Tullah nodded. She seemed to be finding the pattern of the blanket fascinating, tracing it with her fingers in the dark.

“In the
middle
of a park. A couple of minutes’ walk from the car.”

“Uh. Yeah.”

“So how did I get there? Did you carry me?”

No way they carried me. I’m five-ten and one-forty plus.

“No.” She ran her hand across the blanket one last time and then looked at me. “We did a zombie on you.”

“A
what
?”

“It’s sort of…” She paused. “Look, zombies don’t exist like the stories. You can’t take a body and just give it some instructions and then let it go running off to kill people and eat their brains or whatever.”

“But…”

“Well, you can pilot somebody. It’s not really very useful in most situations. You can’t just jack in and control something as complex as a human body. Gross motor function only, and not much of that—”

“So, I’m getting a picture here…stumbling, slobbering, swaying…”

Tullah blushed. “No, we walked on either side. You probably just looked as if you were feeling sick. The kids in the park didn’t even notice.”

“So much better.” I had to work to sound grumpy.

“We should have a quick lesson on using the energy,” she changed the subject hurriedly, “and then you need some rest.”

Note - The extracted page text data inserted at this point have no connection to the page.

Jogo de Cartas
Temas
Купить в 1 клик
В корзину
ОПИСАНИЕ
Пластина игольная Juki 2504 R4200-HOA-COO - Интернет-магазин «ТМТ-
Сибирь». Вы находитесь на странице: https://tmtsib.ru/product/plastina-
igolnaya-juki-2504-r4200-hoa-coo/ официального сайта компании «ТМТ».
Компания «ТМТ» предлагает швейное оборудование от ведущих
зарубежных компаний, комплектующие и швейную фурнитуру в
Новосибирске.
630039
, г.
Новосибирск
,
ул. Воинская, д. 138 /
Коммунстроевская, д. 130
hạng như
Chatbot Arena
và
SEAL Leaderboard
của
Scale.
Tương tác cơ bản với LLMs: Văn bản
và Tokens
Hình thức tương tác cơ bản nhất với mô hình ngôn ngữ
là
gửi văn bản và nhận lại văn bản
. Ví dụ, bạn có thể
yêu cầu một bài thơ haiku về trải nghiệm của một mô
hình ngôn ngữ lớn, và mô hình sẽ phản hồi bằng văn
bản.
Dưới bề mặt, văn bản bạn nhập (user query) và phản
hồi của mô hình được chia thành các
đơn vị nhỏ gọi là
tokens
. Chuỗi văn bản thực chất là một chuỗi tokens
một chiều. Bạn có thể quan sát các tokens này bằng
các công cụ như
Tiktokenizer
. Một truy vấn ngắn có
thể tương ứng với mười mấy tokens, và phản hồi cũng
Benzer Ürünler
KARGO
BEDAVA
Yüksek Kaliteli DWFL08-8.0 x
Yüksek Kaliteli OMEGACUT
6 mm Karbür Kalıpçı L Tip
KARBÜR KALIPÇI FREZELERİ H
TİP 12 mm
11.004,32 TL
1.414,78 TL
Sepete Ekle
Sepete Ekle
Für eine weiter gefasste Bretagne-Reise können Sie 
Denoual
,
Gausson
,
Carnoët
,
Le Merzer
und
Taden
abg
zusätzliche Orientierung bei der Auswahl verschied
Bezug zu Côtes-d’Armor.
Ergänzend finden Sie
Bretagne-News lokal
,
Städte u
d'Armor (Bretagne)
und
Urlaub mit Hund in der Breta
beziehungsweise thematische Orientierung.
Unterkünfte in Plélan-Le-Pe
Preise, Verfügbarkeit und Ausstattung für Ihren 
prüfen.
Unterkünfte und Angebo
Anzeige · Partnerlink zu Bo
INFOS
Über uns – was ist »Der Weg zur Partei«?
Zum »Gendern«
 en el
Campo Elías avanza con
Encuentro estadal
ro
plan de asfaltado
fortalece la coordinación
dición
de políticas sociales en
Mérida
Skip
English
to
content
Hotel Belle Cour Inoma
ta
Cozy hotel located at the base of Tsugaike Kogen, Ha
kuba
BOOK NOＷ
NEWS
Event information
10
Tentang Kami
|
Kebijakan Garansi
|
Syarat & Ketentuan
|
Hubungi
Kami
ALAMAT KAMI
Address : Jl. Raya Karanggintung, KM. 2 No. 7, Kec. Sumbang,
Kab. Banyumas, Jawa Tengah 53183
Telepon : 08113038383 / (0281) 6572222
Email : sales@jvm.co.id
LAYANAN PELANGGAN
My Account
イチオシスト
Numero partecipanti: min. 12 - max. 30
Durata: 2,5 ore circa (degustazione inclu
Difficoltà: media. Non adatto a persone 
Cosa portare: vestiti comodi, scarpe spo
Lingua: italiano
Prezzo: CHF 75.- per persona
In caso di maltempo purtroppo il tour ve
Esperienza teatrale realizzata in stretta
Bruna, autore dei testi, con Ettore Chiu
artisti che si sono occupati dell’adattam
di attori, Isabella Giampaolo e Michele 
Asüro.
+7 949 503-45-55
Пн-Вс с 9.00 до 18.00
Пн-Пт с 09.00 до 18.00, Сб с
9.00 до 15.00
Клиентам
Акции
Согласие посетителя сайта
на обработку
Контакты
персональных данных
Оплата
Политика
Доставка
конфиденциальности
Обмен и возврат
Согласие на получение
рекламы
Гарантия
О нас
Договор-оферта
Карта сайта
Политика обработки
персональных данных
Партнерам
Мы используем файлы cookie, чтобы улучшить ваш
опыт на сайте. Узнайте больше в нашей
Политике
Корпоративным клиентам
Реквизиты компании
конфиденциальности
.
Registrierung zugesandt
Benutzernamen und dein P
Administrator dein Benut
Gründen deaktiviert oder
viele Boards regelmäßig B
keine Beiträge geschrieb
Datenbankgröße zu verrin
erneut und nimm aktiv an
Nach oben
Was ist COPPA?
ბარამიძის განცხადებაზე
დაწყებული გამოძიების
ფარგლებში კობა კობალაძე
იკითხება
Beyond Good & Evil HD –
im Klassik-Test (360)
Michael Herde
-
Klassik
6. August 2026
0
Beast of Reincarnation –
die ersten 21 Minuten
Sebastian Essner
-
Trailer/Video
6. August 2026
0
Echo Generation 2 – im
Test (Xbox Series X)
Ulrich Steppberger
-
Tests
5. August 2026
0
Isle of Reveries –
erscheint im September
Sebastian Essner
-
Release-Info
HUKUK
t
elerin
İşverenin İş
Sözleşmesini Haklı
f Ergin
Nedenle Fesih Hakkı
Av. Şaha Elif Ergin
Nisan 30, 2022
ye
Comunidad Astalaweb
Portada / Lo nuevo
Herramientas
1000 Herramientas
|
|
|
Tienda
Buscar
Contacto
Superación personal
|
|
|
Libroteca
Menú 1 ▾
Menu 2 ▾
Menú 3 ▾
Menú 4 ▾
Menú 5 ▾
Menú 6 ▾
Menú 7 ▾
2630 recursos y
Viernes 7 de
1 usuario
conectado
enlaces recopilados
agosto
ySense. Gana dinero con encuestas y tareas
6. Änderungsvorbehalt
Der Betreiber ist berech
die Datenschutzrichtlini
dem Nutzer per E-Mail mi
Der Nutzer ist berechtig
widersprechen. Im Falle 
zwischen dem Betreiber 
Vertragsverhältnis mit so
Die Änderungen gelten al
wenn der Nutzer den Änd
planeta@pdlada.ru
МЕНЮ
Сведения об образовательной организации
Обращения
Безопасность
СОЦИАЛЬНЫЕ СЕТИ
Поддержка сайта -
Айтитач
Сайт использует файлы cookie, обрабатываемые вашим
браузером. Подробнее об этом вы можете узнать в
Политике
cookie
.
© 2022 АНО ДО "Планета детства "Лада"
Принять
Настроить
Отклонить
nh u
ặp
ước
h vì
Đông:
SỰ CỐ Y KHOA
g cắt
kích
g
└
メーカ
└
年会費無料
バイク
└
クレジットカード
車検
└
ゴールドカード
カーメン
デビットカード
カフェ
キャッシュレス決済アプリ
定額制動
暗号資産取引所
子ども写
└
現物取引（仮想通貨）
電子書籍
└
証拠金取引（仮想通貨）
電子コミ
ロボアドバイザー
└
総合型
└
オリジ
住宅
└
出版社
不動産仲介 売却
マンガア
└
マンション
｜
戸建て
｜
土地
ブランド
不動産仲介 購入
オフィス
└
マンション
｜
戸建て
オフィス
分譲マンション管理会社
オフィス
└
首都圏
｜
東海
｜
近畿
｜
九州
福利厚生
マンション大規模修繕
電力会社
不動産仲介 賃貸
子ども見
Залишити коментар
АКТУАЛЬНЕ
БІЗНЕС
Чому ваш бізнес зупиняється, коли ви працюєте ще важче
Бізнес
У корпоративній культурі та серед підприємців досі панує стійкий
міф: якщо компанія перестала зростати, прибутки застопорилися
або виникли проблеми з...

“Yeah. Tell me, first, are we being dumb? Why don’t we break the lock on you and just rely on the lizard and your workings to achieve what we need?”

She snorted softly and turned the lights off.

“Kaothos and I aren’t that strong yet, whatever she says. And her signature in the energy is distinctive. We couldn’t be sure we’d be strong enough for whatever we wanted to do, and from what we saw with the Denver community, we’d have every Adept in the land united against us.”

“Okay.”

“Your signature, on the other hand, is hidden,” Tullah said thoughtfully. “You seem to have this ability to channel other workings, but without Hana it’s almost as if…”

“As if I can’t use the energy at all.”

“No.” She scratched her head. “I’m not really a shamanic Adept; I mean, I know the basic training, but I’m trained more in the standard stuff. If I didn’t know you and someone asked me, I’d say you have a little latent ability and nothing more. But Chatima knew you had much more ability—enough that she gave you the necklace. Anyway…tonight’s Adept exercises…”

We were both tired. Tullah kept going, but it wasn’t long before I was sliding toward sleep and the nightmares began to stir.

Then Kaothos came out and claimed me again.